No entanto, hipotensão e hipercalemia foram mais comuns no grupo do controle intensivo (surpreendendo ninguém rs).
O SUMMIT Trial trouxe um importante reforço ao tratamento da IC FEP e obesidade: a tirzepatida.
Esse agonista da GIP e da GLP-1 na dose de 15 mg/semana foi testado em pacientes com IC com FEVE > 50% e IMC > 30 kg/m2 quanto a redução de eventos cardiovasculares (morte ou hospitalização) e melhora na qualidade de vida.
Os resultados seguiram aquilo que já esperávamos: o grupo que recebeu tirzepatida apresentou menos eventos e ainda houve uma melhora significativa na qualidade de vida.
Após o boom dos aGLP1 em 2023 no tratamento da IC FEP com estudos como o STEP-HFpEF, a tirzepatida une-se à semaglutida nesse cenário tão atual.

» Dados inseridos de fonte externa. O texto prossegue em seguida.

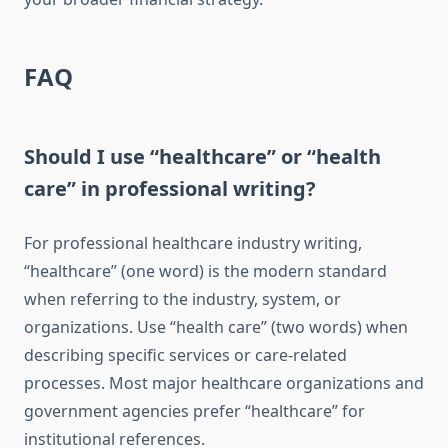
FAQ
Should I use “healthcare” or “health
care” in professional writing?
For professional healthcare industry writing,
“healthcare” (one word) is the modern standard
when referring to the industry, system, or
organizations. Use “health care” (two words) when
describing specific services or care-related
processes. Most major healthcare organizations and
government agencies prefer “healthcare” for
institutional references.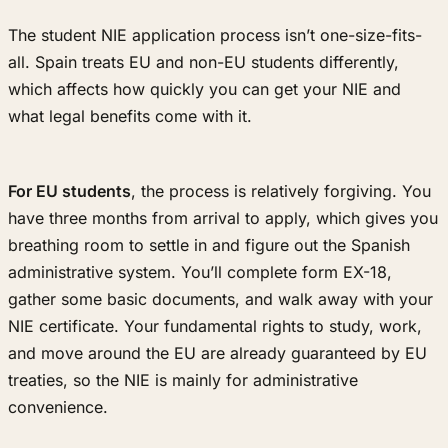
The student NIE application process isn’t one-size-fits-
all. Spain treats EU and non-EU students differently,
which affects how quickly you can get your NIE and
what legal benefits come with it.
For EU students
, the process is relatively forgiving. You
have three months from arrival to apply, which gives you
breathing room to settle in and figure out the Spanish
administrative system. You’ll complete form EX-18,
gather some basic documents, and walk away with your
NIE certificate. Your fundamental rights to study, work,
and move around the EU are already guaranteed by EU
treaties, so the NIE is mainly for administrative
convenience.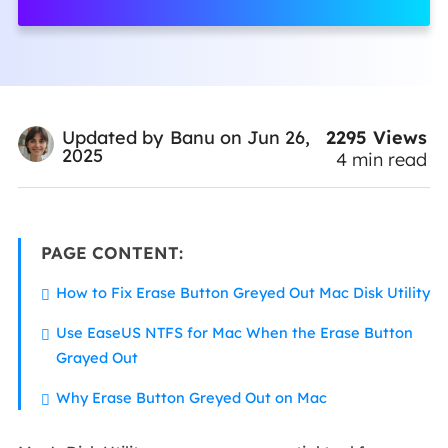
2295
Views
Updated by
Banu
on Jun 26,
2025
4
min read
PAGE CONTENT:
How to Fix Erase Button Greyed Out Mac Disk Utility
Use EaseUS NTFS for Mac When the Erase Button
Grayed Out
Why Erase Button Greyed Out on Mac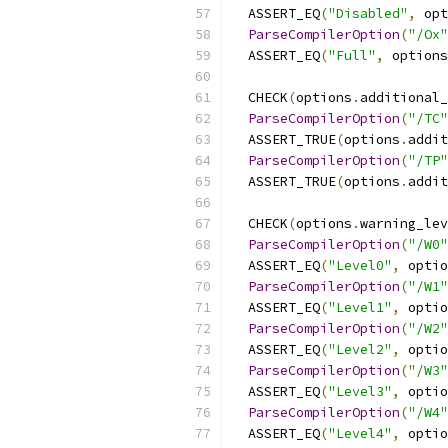
  ASSERT_EQ
(
"Disabled"
,
 opt
ParseCompilerOption
(
"/Ox"
  ASSERT_EQ
(
"Full"
,
 options
  CHECK
(
options
.
additional_
ParseCompilerOption
(
"/TC"
  ASSERT_TRUE
(
options
.
addit
ParseCompilerOption
(
"/TP"
  ASSERT_TRUE
(
options
.
addit
  CHECK
(
options
.
warning_lev
ParseCompilerOption
(
"/W0"
  ASSERT_EQ
(
"Level0"
,
 optio
ParseCompilerOption
(
"/W1"
  ASSERT_EQ
(
"Level1"
,
 optio
ParseCompilerOption
(
"/W2"
  ASSERT_EQ
(
"Level2"
,
 optio
ParseCompilerOption
(
"/W3"
  ASSERT_EQ
(
"Level3"
,
 optio
ParseCompilerOption
(
"/W4"
  ASSERT_EQ
(
"Level4"
,
 optio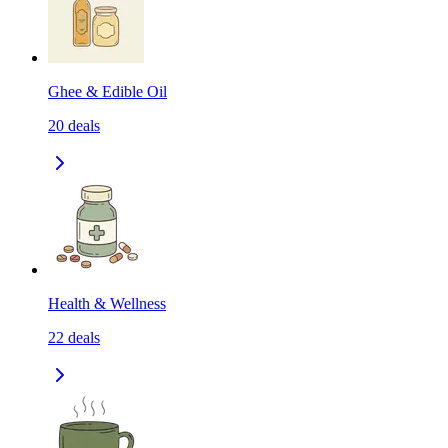
Ghee & Edible Oil
20
deals
Health & Wellness
22
deals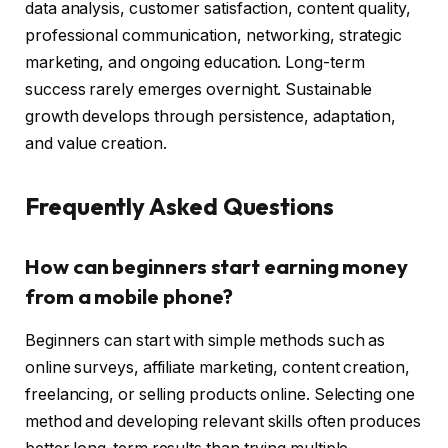
data analysis, customer satisfaction, content quality,
professional communication, networking, strategic
marketing, and ongoing education. Long-term
success rarely emerges overnight. Sustainable
growth develops through persistence, adaptation,
and value creation.
Frequently Asked Questions
How can beginners start earning money
from a mobile phone?
Beginners can start with simple methods such as
online surveys, affiliate marketing, content creation,
freelancing, or selling products online. Selecting one
method and developing relevant skills often produces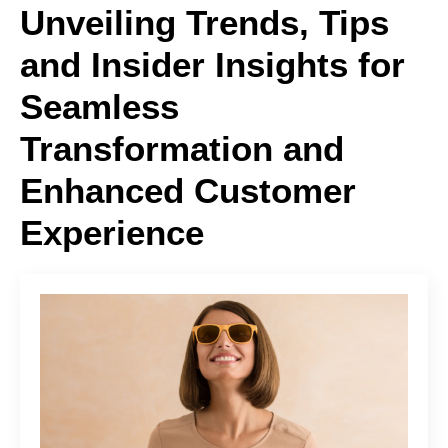
Unveiling Trends, Tips
and Insider Insights for
Seamless
Transformation and
Enhanced Customer
Experience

No NEX-Z Trial, encontramos a “geração z” do tratamento da cardiopatia amiloidótica do tipo transtirretina (ATTR), o Nexiguran ziclumeran, ou simplesmente nex-z.
Essa medicação, que é um tipo de CRISPR-Cas9, funciona como uma “editor genético”, que tem como alvo o gene responsável pela produção da transtirretina.
Esse estudo fase 1 incluiu 36 pacientes com um seguimento de 12 semanas e foi capaz de demonstrar segurança e eficácia da medicação em redução tanto da concentração da TTR, como queda do NT-Pro-BNP e da troponina e melhora no teste de caminhada de 6 minutos.
Sim, ainda há um longo caminho antes dessa medicação tornar-se uma realidade. Foi um primeiro passo.
Estudos em arritmias:
Se tem uma área que tem crescido dentro da cardiologia, sem dúvidas é a eletrofisiologia e o tratamento das arritmias. Por isso, o primeiro dia do congresso seguiu com a apresentação de interessantes estudos no campo dos “eletricistas”:
VANISH2 Trial: demonstrou benefício do tratamento de taquicardias ventriculares por meio da ablação em pacientes com cardiopatia isquêmica, quando comparado à amiodarona.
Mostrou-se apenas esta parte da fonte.